<<<<
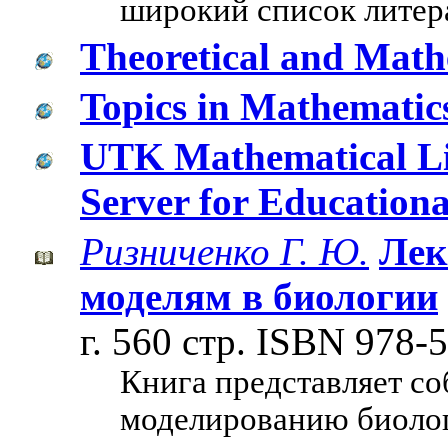
широкий список литер
Theoretical and Mathe
Topics in Mathematic
UTK Mathematical Li
Server for Educationa
Ризниченко Г. Ю.
Лек
моделям в биологии
г. 560 стр. ISBN 978-
Книга представляет с
моделированию биолог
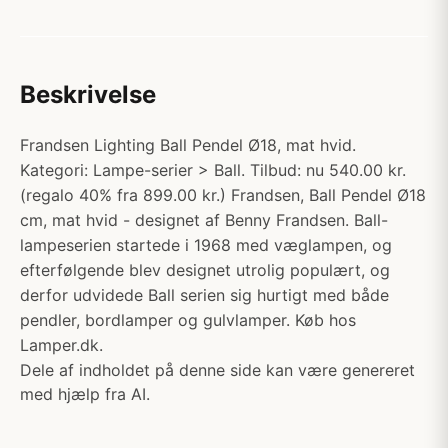
Beskrivelse
Frandsen Lighting Ball Pendel Ø18, mat hvid.
Kategori: Lampe-serier > Ball. Tilbud: nu 540.00 kr.
(regalo 40% fra 899.00 kr.) Frandsen, Ball Pendel Ø18
cm, mat hvid - designet af Benny Frandsen. Ball-
lampeserien startede i 1968 med væglampen, og
efterfølgende blev designet utrolig populært, og
derfor udvidede Ball serien sig hurtigt med både
pendler, bordlamper og gulvlamper. Køb hos
Lamper.dk.
Dele af indholdet på denne side kan være genereret
med hjælp fra AI.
>>>>
• _Your task_
From the records above, copy each line in which the string "Pendel" occurs.

• _Task answer_
Frandsen Lighting Ball Pendel Ø18, mat hvid.
(regalo 40% fra 899.00 kr.) Frandsen, Ball Pendel Ø18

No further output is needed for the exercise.